八田氏の元には、思春期から更年期まで、幅広い年齢層の女性が訪れるといい、3月に上梓した『産婦人科医が教えるオトナ女子に知ってほしい大切なからだの話』(アスコム刊)でも、年齢を問わずすべての女性に「膣トレ」の大切さを提唱している。「普段は何ともなくても、体調が悪くなるとトラブルが起こりやすいから侮れない」という膣について、八田氏に訊いた。
特に更年期は「膣」のターニングポイント
思えば、膣には女性の年齢に伴いそれぞれ悩みが出てくる――。思春期は生理痛や不順などのトラブル、セックスや性感染症にはじまり、20代以降は妊娠や出産、おりもの異常。そして更年期以降は、乾燥や臭い、性交痛……と、きりがないが、それらのトラブルとは自らの膣と向き合うことから、改善の一歩が始まる。
「いつも膣を意識しておくことは大切です。特に女性ホルモンの大きな変化が生じる更年期は、ターニングポイントとしてケアをしてほしい」
八田氏のクリニックを訪れる40代後半から50代の多くの更年期女性たち。平均50.5歳で閉経を迎え、人によっては自律神経の失調症状などの更年期障害に悩まされている。そんな「更年期以降の女性の膣」には、「女性ホルモンの低下によるおりものの減少から膣内フローラが変化し、膣壁が薄くなることより、膣炎などトラブルが起こりやすくなる」という。
八田真理子『産婦人科医が教えるオトナ女子に知ってほしい大切なからだの話』(アスコム刊)
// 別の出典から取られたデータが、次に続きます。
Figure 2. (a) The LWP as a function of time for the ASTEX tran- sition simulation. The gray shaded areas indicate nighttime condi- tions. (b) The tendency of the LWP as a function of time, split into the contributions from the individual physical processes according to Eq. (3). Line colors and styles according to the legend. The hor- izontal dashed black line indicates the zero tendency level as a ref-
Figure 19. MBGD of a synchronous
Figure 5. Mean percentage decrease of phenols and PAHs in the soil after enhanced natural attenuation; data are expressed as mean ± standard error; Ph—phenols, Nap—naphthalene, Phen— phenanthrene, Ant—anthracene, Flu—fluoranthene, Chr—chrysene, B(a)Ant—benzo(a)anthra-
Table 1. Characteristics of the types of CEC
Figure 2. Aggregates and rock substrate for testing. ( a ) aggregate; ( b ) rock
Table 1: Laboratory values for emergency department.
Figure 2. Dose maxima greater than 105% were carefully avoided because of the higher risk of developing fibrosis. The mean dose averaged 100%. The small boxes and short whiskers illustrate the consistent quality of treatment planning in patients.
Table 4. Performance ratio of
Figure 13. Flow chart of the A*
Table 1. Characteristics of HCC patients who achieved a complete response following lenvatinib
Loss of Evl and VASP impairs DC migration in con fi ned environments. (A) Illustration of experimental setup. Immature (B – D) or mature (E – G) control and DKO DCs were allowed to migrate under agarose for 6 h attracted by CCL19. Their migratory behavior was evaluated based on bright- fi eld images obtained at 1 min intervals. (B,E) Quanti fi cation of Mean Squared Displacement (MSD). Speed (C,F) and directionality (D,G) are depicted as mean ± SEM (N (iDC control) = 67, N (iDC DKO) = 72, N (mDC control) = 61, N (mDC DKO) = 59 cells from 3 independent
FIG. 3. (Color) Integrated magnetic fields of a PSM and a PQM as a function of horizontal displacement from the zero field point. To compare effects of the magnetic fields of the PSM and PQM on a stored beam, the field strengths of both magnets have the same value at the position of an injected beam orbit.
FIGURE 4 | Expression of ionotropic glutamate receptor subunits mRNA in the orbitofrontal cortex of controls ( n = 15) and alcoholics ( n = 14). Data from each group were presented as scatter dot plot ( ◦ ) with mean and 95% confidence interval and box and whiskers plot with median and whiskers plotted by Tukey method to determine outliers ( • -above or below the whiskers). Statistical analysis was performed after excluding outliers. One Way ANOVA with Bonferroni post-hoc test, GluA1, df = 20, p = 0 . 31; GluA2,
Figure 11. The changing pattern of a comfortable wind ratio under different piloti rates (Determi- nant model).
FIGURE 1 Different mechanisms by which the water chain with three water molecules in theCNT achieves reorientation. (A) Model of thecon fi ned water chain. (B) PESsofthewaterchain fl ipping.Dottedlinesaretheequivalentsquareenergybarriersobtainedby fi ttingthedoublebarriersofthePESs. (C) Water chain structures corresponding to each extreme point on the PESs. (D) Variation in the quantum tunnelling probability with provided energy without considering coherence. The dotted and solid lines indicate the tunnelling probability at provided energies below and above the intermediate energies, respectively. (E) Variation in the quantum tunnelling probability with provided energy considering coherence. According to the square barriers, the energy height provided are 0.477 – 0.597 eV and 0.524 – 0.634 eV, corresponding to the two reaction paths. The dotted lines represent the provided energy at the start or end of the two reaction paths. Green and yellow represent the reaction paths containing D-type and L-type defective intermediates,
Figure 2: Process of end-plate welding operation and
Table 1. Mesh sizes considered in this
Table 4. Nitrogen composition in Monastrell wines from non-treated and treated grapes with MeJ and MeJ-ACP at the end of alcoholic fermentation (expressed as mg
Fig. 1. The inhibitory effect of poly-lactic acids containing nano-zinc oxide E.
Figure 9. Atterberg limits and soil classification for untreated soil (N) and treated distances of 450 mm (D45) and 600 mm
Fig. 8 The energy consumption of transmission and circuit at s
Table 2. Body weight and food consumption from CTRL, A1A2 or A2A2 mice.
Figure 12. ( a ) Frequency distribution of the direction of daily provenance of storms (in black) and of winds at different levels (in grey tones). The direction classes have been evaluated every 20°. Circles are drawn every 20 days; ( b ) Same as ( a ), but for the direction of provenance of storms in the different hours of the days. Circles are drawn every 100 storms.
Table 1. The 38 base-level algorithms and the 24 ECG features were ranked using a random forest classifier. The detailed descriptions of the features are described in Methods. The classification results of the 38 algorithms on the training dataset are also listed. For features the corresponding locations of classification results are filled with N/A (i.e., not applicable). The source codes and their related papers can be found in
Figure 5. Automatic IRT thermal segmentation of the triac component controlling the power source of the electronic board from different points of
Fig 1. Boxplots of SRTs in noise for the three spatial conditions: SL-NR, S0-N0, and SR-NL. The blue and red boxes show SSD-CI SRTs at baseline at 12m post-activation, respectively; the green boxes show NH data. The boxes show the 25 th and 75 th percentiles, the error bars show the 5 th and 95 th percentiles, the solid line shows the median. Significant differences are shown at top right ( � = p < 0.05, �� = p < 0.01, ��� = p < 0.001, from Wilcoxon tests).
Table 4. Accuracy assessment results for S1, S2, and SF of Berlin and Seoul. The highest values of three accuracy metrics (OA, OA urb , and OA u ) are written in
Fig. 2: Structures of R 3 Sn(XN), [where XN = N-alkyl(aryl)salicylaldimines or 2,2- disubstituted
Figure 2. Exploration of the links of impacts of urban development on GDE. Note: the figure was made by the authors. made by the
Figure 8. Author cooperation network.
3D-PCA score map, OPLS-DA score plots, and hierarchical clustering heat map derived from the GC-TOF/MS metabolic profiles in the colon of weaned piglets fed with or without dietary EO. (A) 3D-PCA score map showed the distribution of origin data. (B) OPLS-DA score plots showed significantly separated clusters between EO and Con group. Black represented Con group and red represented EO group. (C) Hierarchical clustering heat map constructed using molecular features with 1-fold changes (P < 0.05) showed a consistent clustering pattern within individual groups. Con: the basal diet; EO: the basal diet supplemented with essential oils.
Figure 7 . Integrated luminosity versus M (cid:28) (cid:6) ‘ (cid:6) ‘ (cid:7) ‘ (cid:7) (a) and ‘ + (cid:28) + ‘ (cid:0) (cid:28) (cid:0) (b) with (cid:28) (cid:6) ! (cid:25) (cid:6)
「おりものには膣の中を守る菌がいますが、更年期を過ぎるとそのパワーが弱くなり、膣周りも痩せてきます。そのため、排尿時の尿が膣内に入ることによる悪臭、膣内への陰毛混入など、かゆみやおりものトラブルが起こりやすくなります。それに加えてさらに、頻尿や尿漏れなどの排尿障害の訴えも多いですね」
何歳からでも始められる「膣」のケア
また、「セックスレス大国・日本」を裏付けるような、「夫とのセックスが痛く辛くて、その誘いを拒否してしまう」という悩みも。男性も女性も、加齢に伴うホルモンの低下により性欲が減退することはあるとしても、実は女性の性交痛が原因でセックスレスになるケースも少なくない。
そして、「もう“女”ではない。もうセックスができない体なんだ……」と、檜舞台から降りる気持ちで人知れず落ち込む女性も。そうではなく、「誰でもこういう変化があることを知って、早くからケアしてしておくことが重要です」。
ケアはいたってシンプルだ。
「それはいくつになっても間に合います。80歳になっても、決して遅くはありません。まずは、石鹸で丁寧に優しく洗うこと。最近はデリケートゾーン専用ソープも発売されていますので、試してみる価値もあるかと。このとき、自分の『女性器をケア』することが大切。綺麗にメイクしてファッションセンスもバッチリなのに、膣には無頓着で、恥垢まみれ……なんて、『膣ブス』な女性に、診察室でたまに遭遇します」
VIO脱毛など剃毛は「自分の好みでととのえましょう」とのこと。
「ヘアには女性器を防御する役割もあるので、全剃毛を積極的に勧めることはしません。剃った後の痒みもトラブルにつながる場合もありますし。が、あまりにモッサモサだと、ヘアに雑菌が付いて臭いの元になることも。2~3センチ程度にカットしておくくらいがよいかもしれません」
最も清潔感のある状態は「フリー、つまりノーパン。それは普段は難しいので、就寝時に下着をつけない、日中は通気性の良い服を心がける。ショーツをまめに替えるなど。オバサンなのに、若い頃のファッションそのままパツパツのスキニーデニムの様なものを履いている方を見かけますが、これも体調の変化によっては、かゆみや痛み、頻尿や尿漏れの誘因になりやすいようです。ガードルやボディスーツも同様です」とのことだ。